The City of Gold Coast is using big data to support economic growth by uncovering insights about what visitors get up to. 

By 2021 the Gold Coast hopes to be Australia’s leading digital city, with the country’s fastest average internet speeds and biggest public IoT network. 

Council established a digital city program in 2016, ahead of hosting the 2018 Commonwealth Games and stood up a data analytics platform in AWS to support its efforts. 

Over the past six months, the council has used the DSpark API to integrate the DSpark's mobility data - sourced from owner Singtel - into its existing applications and analysis tools. 
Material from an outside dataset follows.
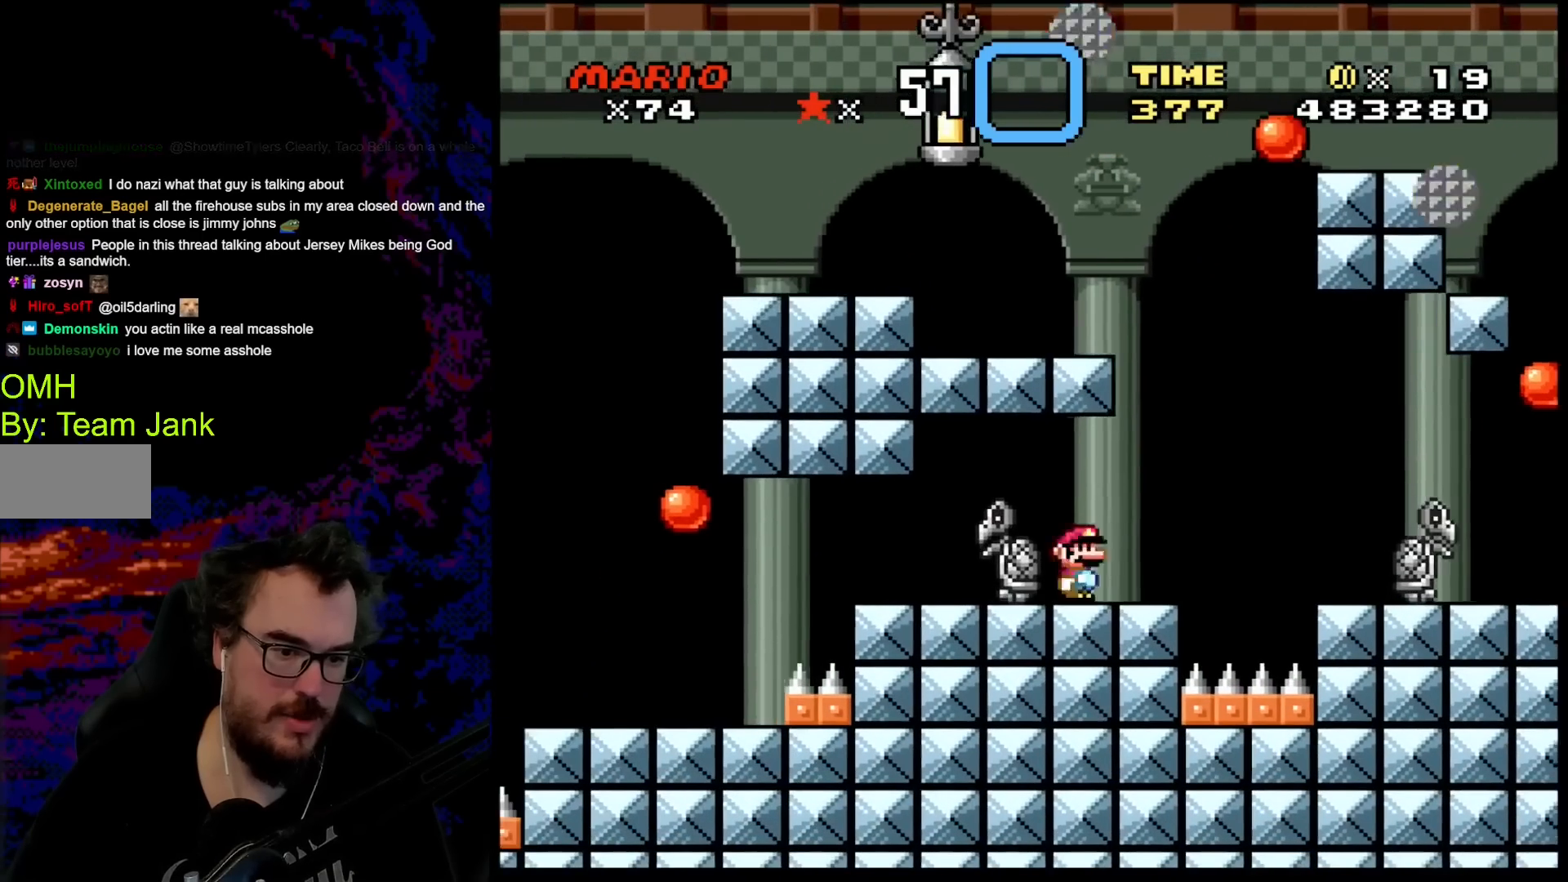
{"buttons": ["X", "DPAD_RIGHT"], "events": [[50, "A", "down"], [233, "DPAD_LEFT", "up"], [233, "DPAD_RIGHT", "down"], [267, "A", "up"]]}
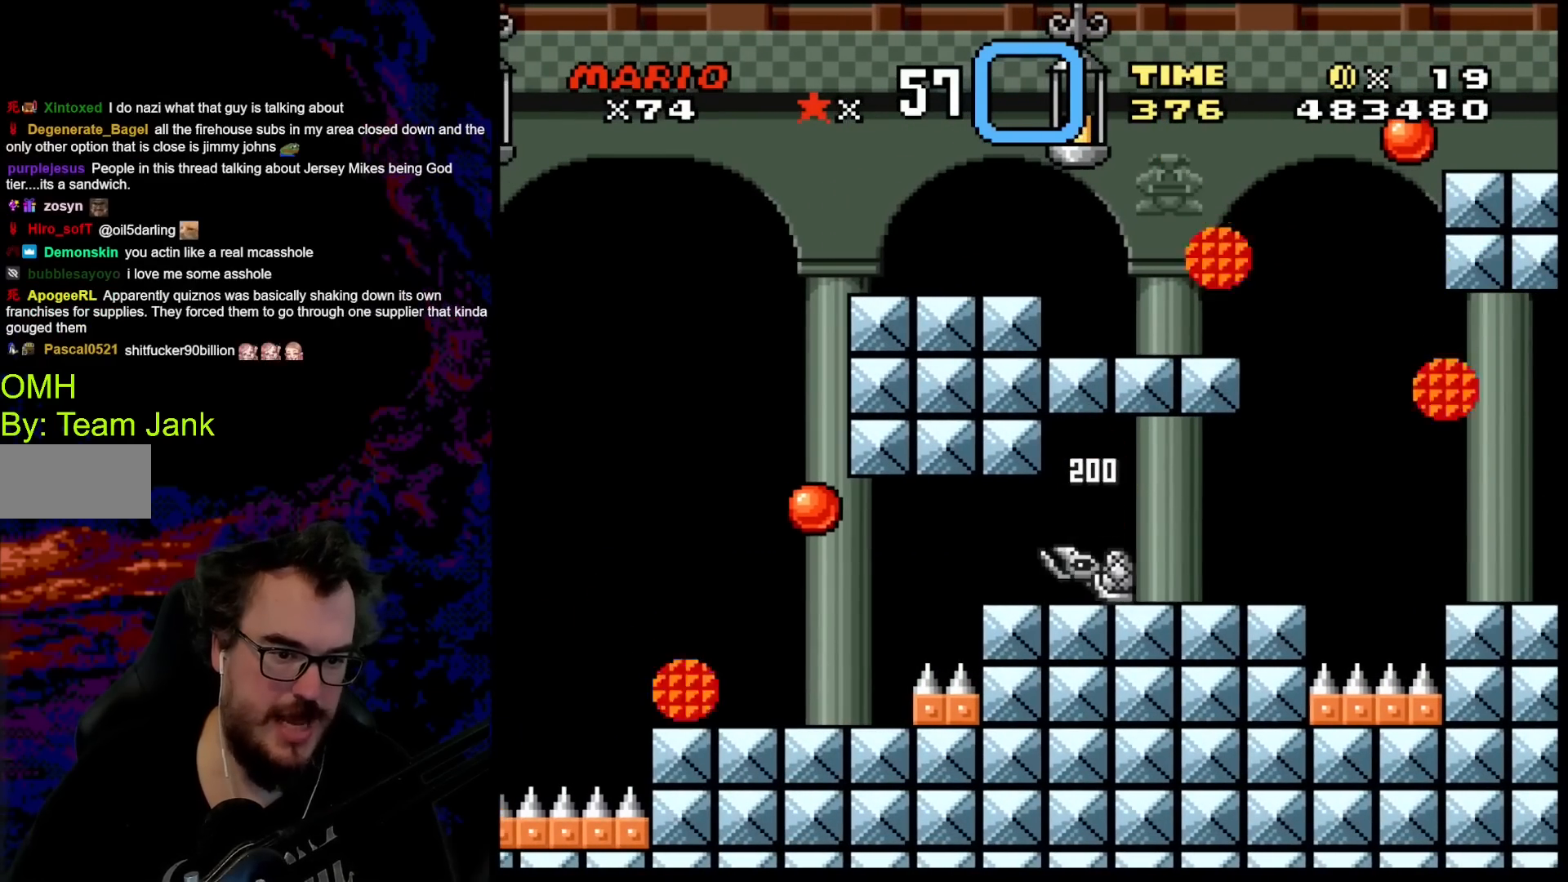
{"buttons": ["A", "X", "DPAD_RIGHT"], "events": [[50, "DPAD_LEFT", "down"], [50, "DPAD_RIGHT", "up"], [167, "DPAD_LEFT", "up"], [433, "A", "down"], [433, "DPAD_RIGHT", "down"]]}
DSpark pulls together data from different sources including mobile phone towers and GPS level data from apps on the Optus mobile network to get a high level understanding of how people are moving.

City of Gold Coast chief innovation and economy officer Ian Hatton said council's AWS data environment “can consume just about anything over an API and [we can] run that through most systems to try and create value."  
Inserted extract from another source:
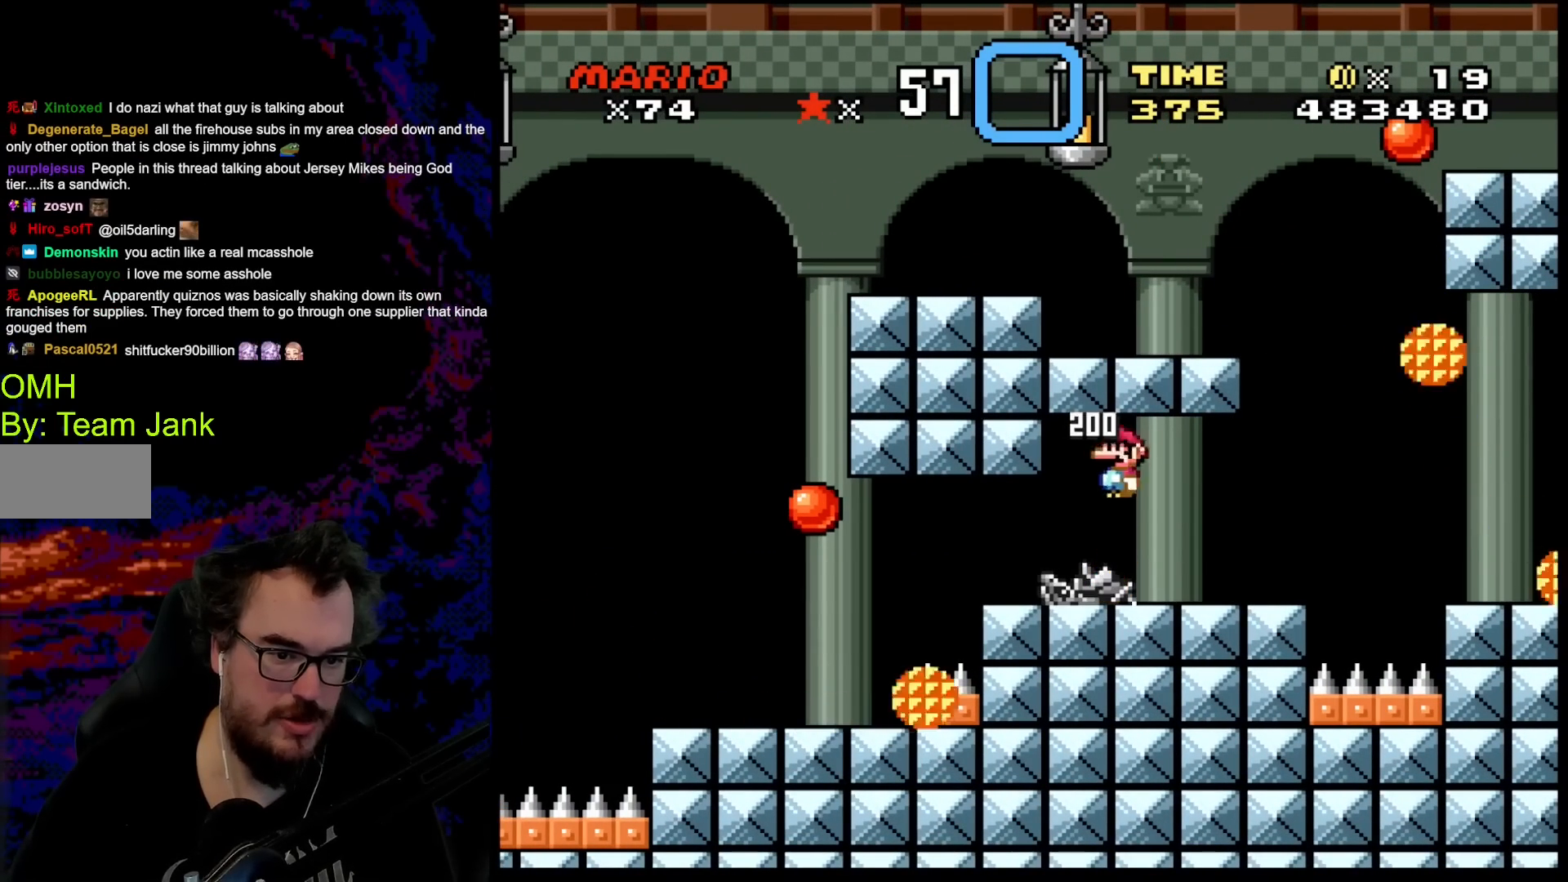
{"buttons": ["A", "X", "DPAD_LEFT"], "events": [[300, "DPAD_DOWN", "down"], [300, "DPAD_LEFT", "down"], [300, "DPAD_RIGHT", "up"], [317, "DPAD_DOWN", "up"], [467, "DPAD_LEFT", "up"], [500, "DPAD_LEFT", "down"]]}
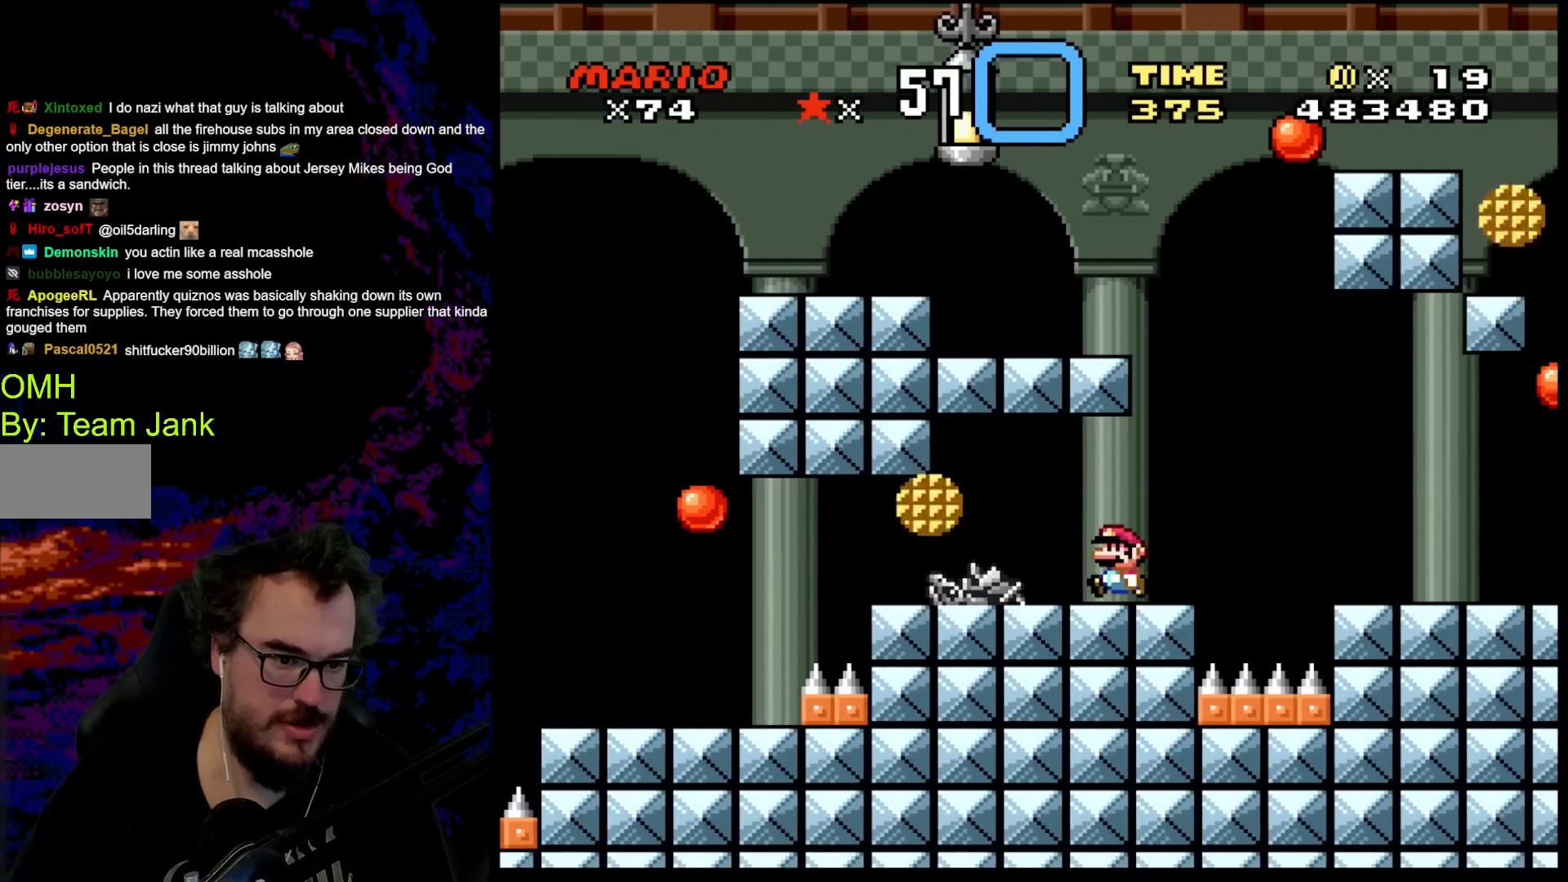
{"buttons": ["A", "X", "DPAD_LEFT"], "events": [[117, "DPAD_LEFT", "up"], [183, "DPAD_LEFT", "down"]]}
“After six months of working with this, we're finding out things that nobody ever knew about the tourism industry, the event industry, traffic congestion or beach usage at different times,” Hatton said. 

Speaking during a recent webinar hosted by Local Government Professionals Australia, Hatton said the combined data can be used to understand the “before, during and after” of major infrastructure projects, such as the area's light rail development, or to identify economic opportunities for local businesses.   
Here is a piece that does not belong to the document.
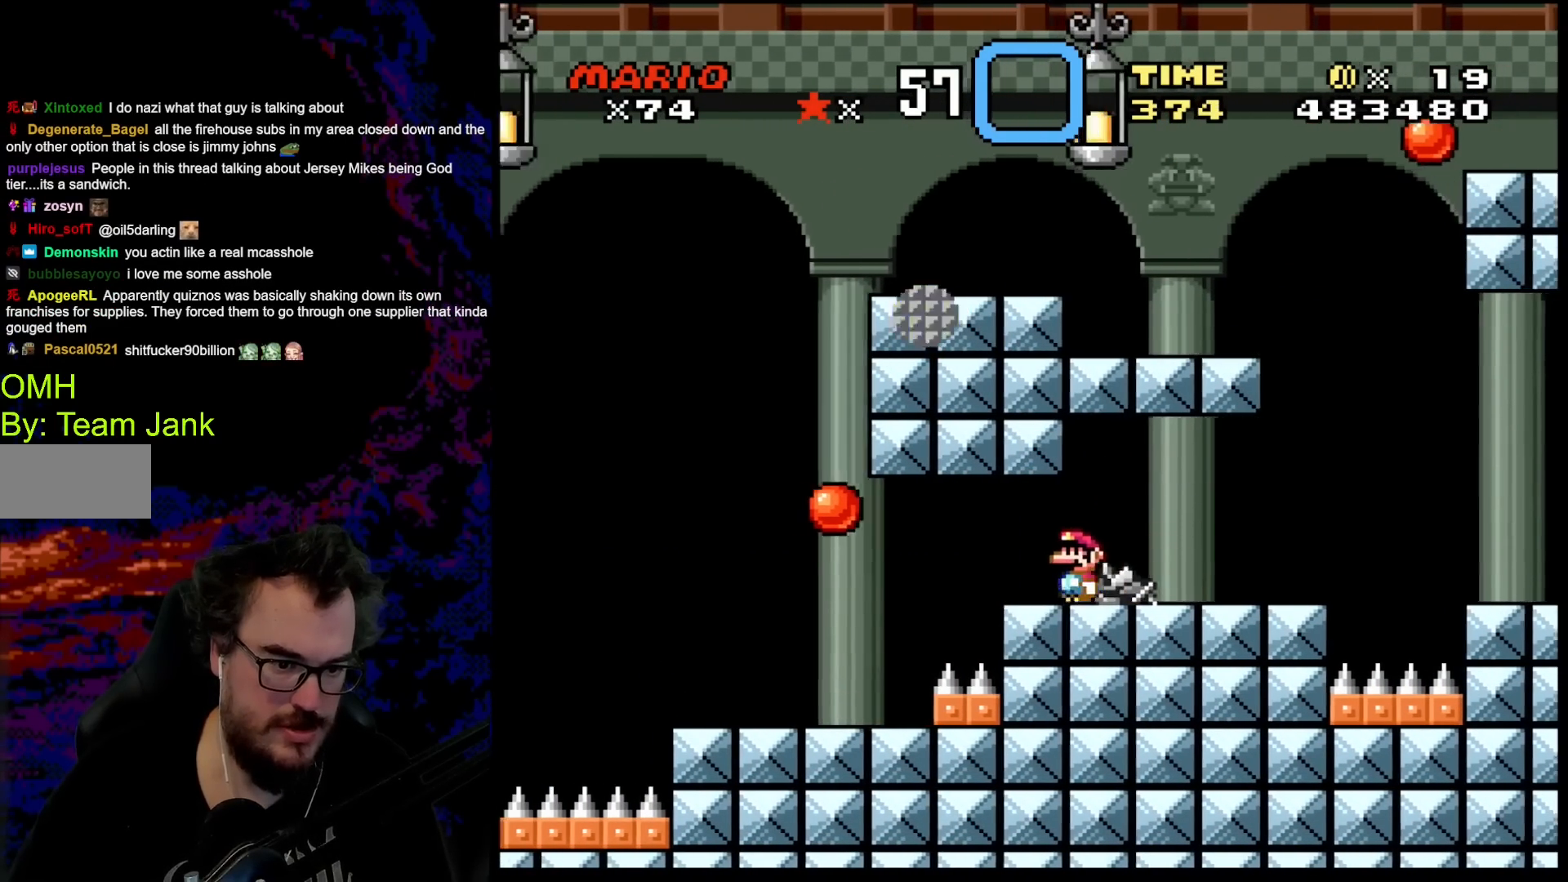
{"buttons": ["A", "X"], "events": [[500, "DPAD_LEFT", "up"]]}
The council has also combined the DSpark data with free wi-fi data to gain a near real-time understanding of how many people use certain areas.

For example, real-time management information on crowds can determine where volunteers are deployed during events.

“You can start to do predictive analytics and design work on where buses pull up, where the cabs and Ubers can go and things like that,” Hatton said.   

He also flagged the potential to combine that data with that collected by IoT devices to understand things like water consumption - for example, how much water a hotel consumes at 70 percent occupancy versus 80 percent capacity.

Economic opportunity 

According to Hatton, the biggest surprise uncovered by the data was the ‘four hour visitor’ who traveled to the area to shop or visit a park or beach which was not captured by tourism research statistics.

“We have something like 360,000 people every weekend who drive into our LGA [local government area] for less than four hours,” Hatton said. 

“We didn't even know about those people until we started using this kind of data because it just isn't captured in surveys."

The data showed people travelling to the area but not staying for coffee or lunch, which Hatton described as a “a whole untapped market”.  

“There are literally hundreds of thousands of potential economic opportunities for businesses, whether it be a cafe or a supermarket or a shopping centre, that are currently untapped," Hatton said.

Hatton added that the data does not include any personally identifiable information (PII).

While DSpark knows the age and gender of a device holder for demographic analysis, it requires a minimum sample size and doesn’t capture unique identifiers.

“It's absolutely astonishing what you can do with this anonymised data,” Hatton said.

“It isn't about people, it's just about movement [from] origin-destination, dwell [times], [in] fairly broad geographies.”  

Smart city investment 

According to Hatton smart city projects are often expensive to deploy and sustain, and his team has discontinued many projects because they are not generating “true” public or economic value. 

He explained the smart city market was “a relatively immature industry and a lot of vendors selling solutions looking for a problem.” 

“A lot of what we see in smart city space is, to a large degree, business-as-usual with the word 'smart' in front of it and a couple of IoT devices on street lights," Hatton said.

"It doesn’t fundamentally change the value chain or the customer experience.” 

Hatton said council has adopted an investment approach to its digital city program such that all programs are required to deliver public benefit or economic value.